İle; farkına vardırıyor, düşündürtüyor, ara ara üzüyor, ara ara haklı çıkartıyor… Bazen, bazı cümlelerini sindirmeniz için de zaman istiyor, durup düşünmeniz için bolca noktalama işareti kullanıyor, daha güzel daha insanca anlatıyor. İçli ve bir o kadar da aklı başında bir anlatıcıyı dinler gibi okuyorsunuz kitabı. Sakin sakin, rakı eşliğinde dingin muhabbetler misali…

İnsanların ya çok sevdiği ya da bir türlü sevemediği yazarlardan Oruç Aruoba. Kendi adıma, ona zamanında büyük bir aşk beslediğimi söyleyebilirim. Öyle bildiğimiz aşklardan (o her neyse işte!) değil elbette, düşüncelerine, cümlelerine, noktaları virgülleri kelimeler arasına yerleştirişine aşıktım. Yaş ilerledikçe ve aşklar daha mantıklı ve dingin bir hale geldikçe, Oruç da yerini daha başka yazarlara bıraktı. Arada kitaplığımdaki onca kitabına takılıyor gözüm. Açıp birkaç sayfa karıştırmaya çekiniyorum. O coşkulu zamanlar daha gençkendi, denizi dalgalandırmanın bir alemi yok sanırım. Yine de, en sevdiklerimden bir parçayı en azından kendim için paylaşacağım.

“Kabullenme ve güvenme” üzerinde durmuşum (hep çıkıyordu bunlar, birer sorun olarak, ortaya, değil mi?) — sana güvensizlik duymamın —sana güvenmememin— kendime güvensizliğimin sonucu olabileceğini de düşünmüşüm:-
İlişkimizin sağlamlığına tam (gene!…) inansaydım, sana da tam güvenirdim — ‘aldatılmak’ da aklımın ucundan geçmezdi; kendime de, senin ile olan ilişkim içinde, güvensizlik duymazdım. Ama, işte, senin ilişkimizi —bizi— tam olarak, olduğu gibi ve olması gerektiği gibi, kabullenmekte eksik kaldığın sonucuna vardığım durumlarda; o ‘kuşku kurdu’ başuzatınca, bilgi eksikliğim, kıskançlık olup çıkıyordu.
İlişki, sallantılı hâle geliyordu.”

Oruç Aruoba

Kimler okusun?

Genç insanlar okusun derim en başta, neyin ne olduğunu ya da aslında nasıl olması gerektiğini daha bir insanca görebilmek için. Herkes en az bir Oruç Aruoba kitabı okumalı nihayetinde, İle ya da bir başkası…

Kimler okumasın?

Şiirsel metinlerden hoşlanmayanlar diyeceğim ama pek içime sinmeyecek, herkes Oruç Aruoba okumalı gerçekten…
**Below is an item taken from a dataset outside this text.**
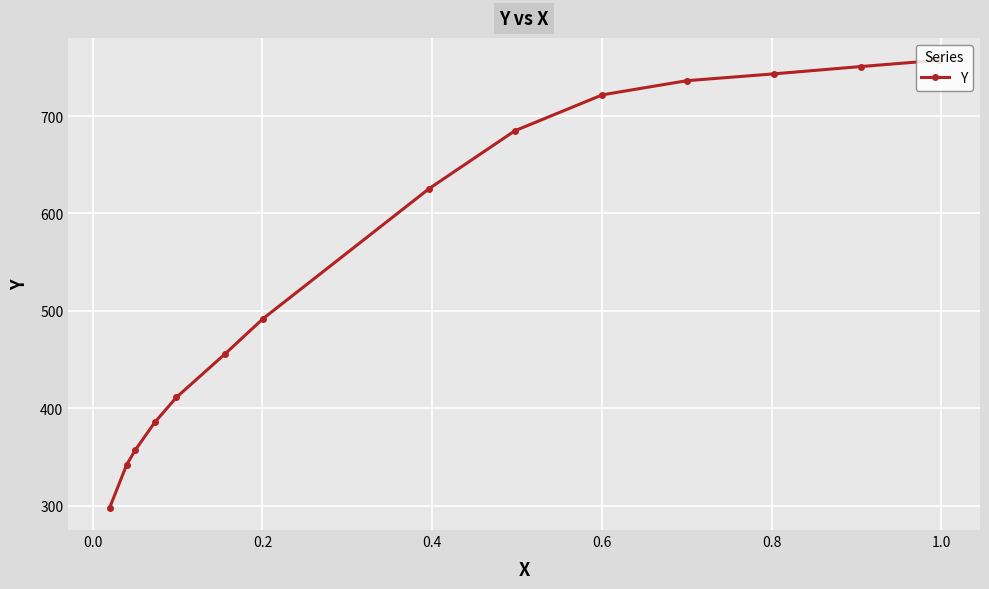

What is the sum of all values?

7761.6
Kitabın tanıtım yazısı aşağıda, almak için de buraya: Oruç Aruoba – İle

En başta zorunlu olan, yaşamdır: üslup yaşamalıdır. Üslup, her seferinde, senin kendinle ilgili bildirimde bulunmak istediğin çok belirgin bir kişi bakımından, sana, uygun olmalıdır. Yazmaya kalkışmadan önce, şunu tam olarak bilmelidir. “Bunu söylüyor olsaydım, söyle konuşurdum”. Yazmak yalnızca bir benzetilme olmalıdır.